The affordable housing crisis and high inflation are now among the main factors that socio-community organizations must deal with to relieve the distress of the most vulnerable people in the greater Montreal area. This is the observation made by Claude Pinard, CEO of Centraide of Greater Montreal, who wants a national conversation to fight against poverty.
Posted at 6:00 a.m.
Claude Pinard became CEO of Centraide in July 2021 as the emergency financial measures to mitigate the impacts of the pandemic, in particular the Canada Economic Recovery Benefit, were coming to an end.
“For the past year, we have seen community fatigue coming, post-pandemic. The end of the assistance programs, combined with high inflation, resulted in the appearance of new clienteles for the socio-community organizations, which had a lot on their hands.
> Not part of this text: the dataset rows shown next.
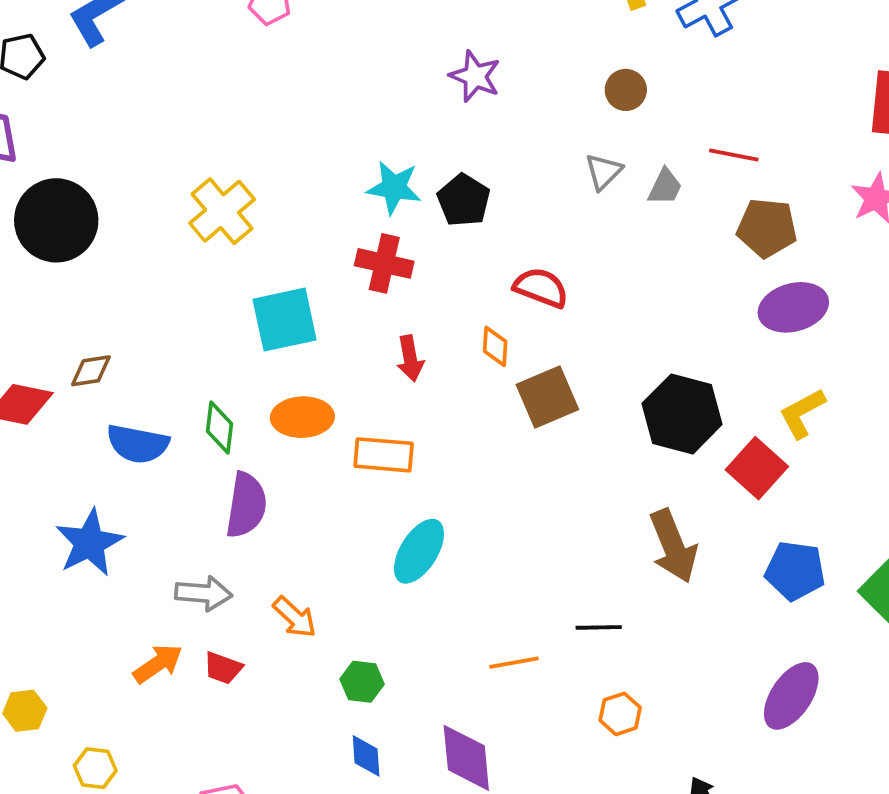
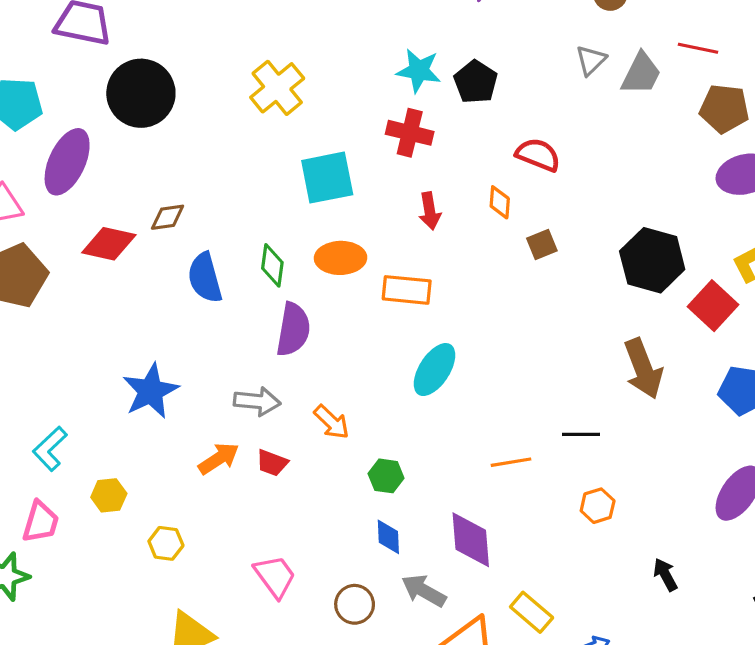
gray trapezoid: (665, 187) -> (641, 74), size x1.4
brown square: (547, 397) -> (542, 245), size x0.6
blue semicircle: (138, 444) -> (205, 278), turned 63
blue star: (89, 543) -> (151, 391), moved

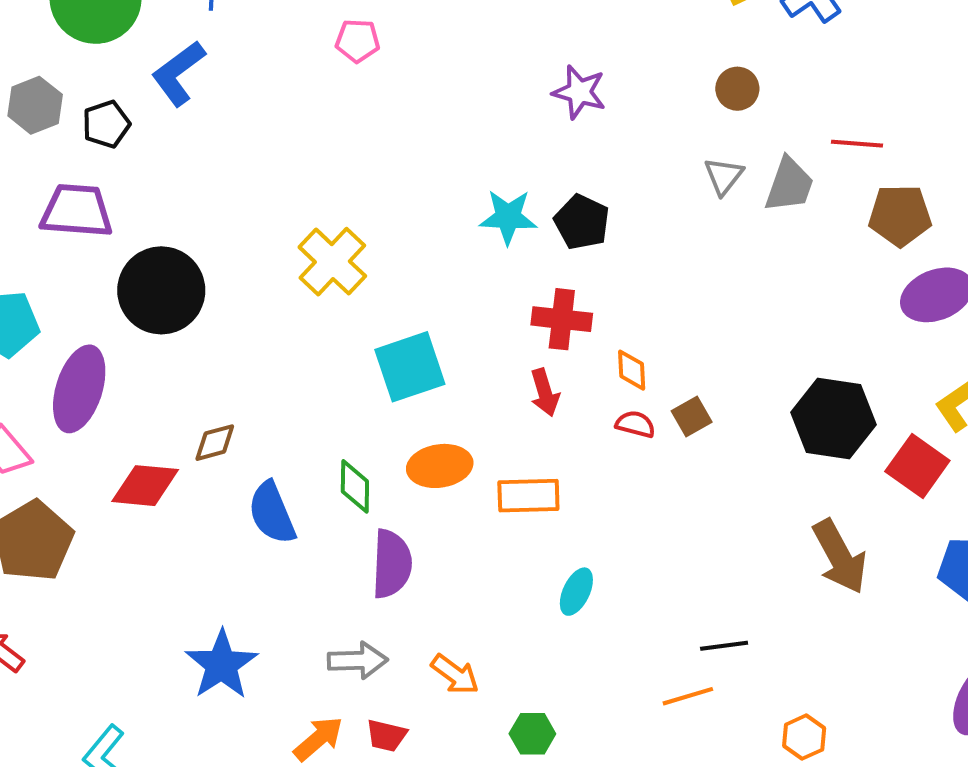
red cross: (410, 133) -> (562, 319), moved
red semicircle: (538, 155) -> (635, 424), moved, size x0.7
cyan ellipse: (434, 370) -> (576, 592), size x0.7
black line: (581, 434) -> (724, 646), moved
People get up every morning to go to work and they are unable to take care of their families with the most basic dignity.
Claude Pinard
“Rather than having recourse to food banks on the 25th of the month, people now go there on the 15th. Needs arise more quickly even if they are working. Despite high inflation, the economy is doing well, but the distress is accelerating,” notes the CEO of Centraide.
This is why Claude Pinard undertook to better measure the effects of poverty and to acquire measurement tools and performance indicators.
“We have just created, with Léger, the first financial anxiety index to measure economic stress over time. The first survey shows that 85% of Quebecers experience financial anxiety, but 42% consider their stress level to be moderate to extreme. Covering essential expenses is an issue for many of them,” points out Claude Pinard.
Housing, a central issue
If the increase in the cost of the grocery basket contributes to weakening the financial situation of households in Montreal, Laval and on the South Shore, it is the cost of housing that remains the main vector of impoverishment of the population more vulnerable.
“It doesn’t make sense for a household to spend more than 50% of its net income on housing. The housing vacancy rate in Greater Montreal is correct, it is the adequacy rate between income and cost that makes no sense.
“People who earn less than $40,000 a year, heads of single-parent families, people with functional limitations and under-educated young people are the first victims,” explains Claude Pinard.
The CEO of Centraide wants the organization that partially funds the activities of 350 socio-community groups and projects to be more visible on the Montreal scene.
We are planning an affordable housing summit for next spring. Everyone needs to get involved, community groups, developers, property owners, governments and even banks.
Claude Pinard
The CEO of Centraide gives as an example the City of Vienna which owns 220,000 subsidized housing units, which represents 60% of the city’s housing stock. In Montreal, 89% of housing is privately owned.
“There are four major banks that would agree to provide financing at reduced rates if the government guaranteed loans for social housing projects,” points out Claude Pinard.
We must put an end to the festivals of the housing crisis which are repeated every 1er July or with the one we will observe in three weeks with the heated accommodation that must be found for the homeless during the winter.
Annual campaign
Centraide of Greater Montreal will soon give a blitz for its fundraising campaign for the next year and hopes to raise 63 million, or roughly the same total as the 62.9 million collected last year.
“We are the second socio-community investor after the Government of Quebec. We provide funding for organizations over a three-year horizon,” explains the CEO.
With inflation at 7%, shouldn’t the funding needs of these organizations be of the same order, so that they can meet the demand?
“Ideally, yes. But Montrealers are already very generous. We have a base of 98,000 donors and more than 7,500 major donors who make annual donations of more than $10,000. We act on a pool of 4 million citizens and it is estimated that 800,000 people benefit from our support,” summarizes Claude Pinard.
Before joining Centraide, Claude Pinard held various positions with the dairy processor Saputo before serving for nine years as executive director of the Mirrela and Lino Saputo Foundation, where he developed his expertise in philanthropy and where he knew Centraide well.
“When the position of CEO of Centraide opened up in July 2021, I decided at 55 that I had to apply. It’s the biggest job in philanthropy in Montreal. Centraide is a very effective organization, which has an incredible presence and knowledge of the community as well as a great analytical force.
“We have a whole team and we want to continue to have an impact, the greater metropolitan area needs it. I would like us to develop an entrepreneurial philanthropic approach to be even more effective”, projects the CEO.